Saturday, August 18, 2012

A MEATLESS ‘HOW DO YOU DO!’


I pull up to the parking space in front of the doctor’s office for my quarterly checkup, and found a spot under a maple tree. The branches were low so it would be a perfect place to park on a hot day.

As I shut down the engine I noticed a pair of thick legs sitting on the steps to the entrance and as I got out, they belonged to an elderly lady. I approached the steps and wondered why she was sitting there alone.

“They aren’t opened yet! The door is still locked!” she complained.

I noticed she was a short lady with grey hair and glasses and a bit stocky, but seemed very limber to me.

“They should give me a key! I’m gonna tell ’em to give me a key! The Hampton Jitney leaves me off here at 8:55 am when I come for my visit. I went next door and asked them if they could open up, I should have gone to my podiatrist next door, I see them more than Dr. Strangeglove!”

I was about to offer her a seat in my car until they did open within 10 minutes, but she went on.

PET BY DAY
DINNER BY NIGHT!
“I’ve been going to Dr. Starngeglove for over 15 years, I go every three months!” Waving her hand she continued: Hey, the more doctors the better, they can see me all they want! I’m 89 years old you know? My cholesterol is a little high, but I’m a vegetarian, never eat meat!” Then holding her palm down about waist high she said: “I got my old man to thank for that when I was that high! He was my stepfather, he was mean. When I was a little girl I went into the house for supper while looking for my cat, I said: where’s the cat? You know what he said to me, I’ll never forget that, he said, we’re eating it!” I pictured my cat and cried. You k now the brain is a wonderful thing. I can remember when I was five years old, but I can’t remember what I ate yesterday! They used to eat rabbit, you know, we grew up in the depression, we were always hungry. You would get a piece of stale bread and dip it in the olive oil we were so hungry. I used to go with my mother in Manhattan where we lived in the city, she would go to the market and buy a chicken. They would cut the chickens head off, turn it upside down and drain the blood, then stick it into water and start to feather it. You look at the chicken’s head and I never eat meat again. On the roof they used to raise pigeons, when we were really hungry, my father would go on the roof and get a pigeon, ring its neck and we had to eat it. You won’t find me eating meat. How could you eat something you pet? Oh, no, now I make other things. I cook with vegetables, you’d be surprised what you can eat with vegetables.
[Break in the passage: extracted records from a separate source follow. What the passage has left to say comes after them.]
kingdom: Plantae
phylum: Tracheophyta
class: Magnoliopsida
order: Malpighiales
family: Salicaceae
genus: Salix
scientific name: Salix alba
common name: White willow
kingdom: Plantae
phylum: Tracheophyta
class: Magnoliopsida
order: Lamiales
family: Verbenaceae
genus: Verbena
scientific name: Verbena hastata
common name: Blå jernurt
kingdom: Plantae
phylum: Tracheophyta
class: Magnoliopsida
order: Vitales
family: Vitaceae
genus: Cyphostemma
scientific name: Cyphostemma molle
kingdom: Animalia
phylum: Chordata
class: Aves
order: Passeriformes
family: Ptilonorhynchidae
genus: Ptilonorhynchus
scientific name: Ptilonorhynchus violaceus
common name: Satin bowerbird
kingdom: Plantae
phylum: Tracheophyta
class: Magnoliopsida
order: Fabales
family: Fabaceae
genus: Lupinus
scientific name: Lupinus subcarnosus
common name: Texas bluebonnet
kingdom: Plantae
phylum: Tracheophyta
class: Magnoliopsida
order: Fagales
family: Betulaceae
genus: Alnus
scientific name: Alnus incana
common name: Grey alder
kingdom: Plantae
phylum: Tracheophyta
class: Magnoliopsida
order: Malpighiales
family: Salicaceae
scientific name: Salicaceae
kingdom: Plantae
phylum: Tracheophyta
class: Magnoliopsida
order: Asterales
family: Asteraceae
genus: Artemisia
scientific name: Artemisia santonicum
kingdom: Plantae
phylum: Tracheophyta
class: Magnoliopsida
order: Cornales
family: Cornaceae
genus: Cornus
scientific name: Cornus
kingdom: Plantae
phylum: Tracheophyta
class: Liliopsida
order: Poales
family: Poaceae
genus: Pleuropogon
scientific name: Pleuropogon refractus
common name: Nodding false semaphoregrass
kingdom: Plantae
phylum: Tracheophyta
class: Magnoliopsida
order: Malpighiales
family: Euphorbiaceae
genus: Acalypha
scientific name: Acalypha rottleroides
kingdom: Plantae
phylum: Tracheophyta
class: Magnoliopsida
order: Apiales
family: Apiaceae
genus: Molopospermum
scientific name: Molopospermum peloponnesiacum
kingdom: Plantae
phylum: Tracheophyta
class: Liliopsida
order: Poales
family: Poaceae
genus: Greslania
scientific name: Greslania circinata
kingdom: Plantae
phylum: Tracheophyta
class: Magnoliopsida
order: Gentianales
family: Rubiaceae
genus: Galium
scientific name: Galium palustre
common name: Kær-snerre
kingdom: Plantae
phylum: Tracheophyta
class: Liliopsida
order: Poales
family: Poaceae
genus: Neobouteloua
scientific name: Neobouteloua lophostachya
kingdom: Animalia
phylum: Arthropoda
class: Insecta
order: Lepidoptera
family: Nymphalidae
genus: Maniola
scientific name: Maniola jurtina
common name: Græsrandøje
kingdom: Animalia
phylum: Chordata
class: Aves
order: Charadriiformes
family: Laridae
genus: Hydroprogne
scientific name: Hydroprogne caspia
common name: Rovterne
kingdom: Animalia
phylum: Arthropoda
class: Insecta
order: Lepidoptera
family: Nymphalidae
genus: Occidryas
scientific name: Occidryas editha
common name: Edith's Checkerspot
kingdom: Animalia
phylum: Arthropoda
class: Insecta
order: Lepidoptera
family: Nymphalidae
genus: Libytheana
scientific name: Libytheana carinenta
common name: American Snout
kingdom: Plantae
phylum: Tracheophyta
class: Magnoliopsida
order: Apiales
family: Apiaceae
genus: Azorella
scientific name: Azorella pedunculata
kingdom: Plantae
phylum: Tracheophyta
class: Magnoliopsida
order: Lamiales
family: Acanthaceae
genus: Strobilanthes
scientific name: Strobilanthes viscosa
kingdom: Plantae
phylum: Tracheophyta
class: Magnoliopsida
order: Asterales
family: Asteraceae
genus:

They even got vegetable hamburgers, taste just like the real thing, you wouldn’t know the difference!”

I wondered how she could tell since she never ate meat, but decided I didn’t need to die at the hands of an 89 year old lady.

Finally they opened the doors and as we entered she advised the gall who opened the door that she had been waiting for over a half hour, but luckily “This nice gentleman kept me company!”

We sat in the waiting room and chatted some more and she was called first, and a few moments later so was I. As I go into the inner examining room the nurse weights me and tells me to give her a urine sample, and as I turn to go into the toilet, who comes out but my new old girlfriend.

Pointing at the nurse, she starts in: “You should fix this door knob! It’s loose, you need a screw or a new screw, it’s loose!

When I’m her age, if I live that long, I hope to be as outspoken and deliciously informative as she is.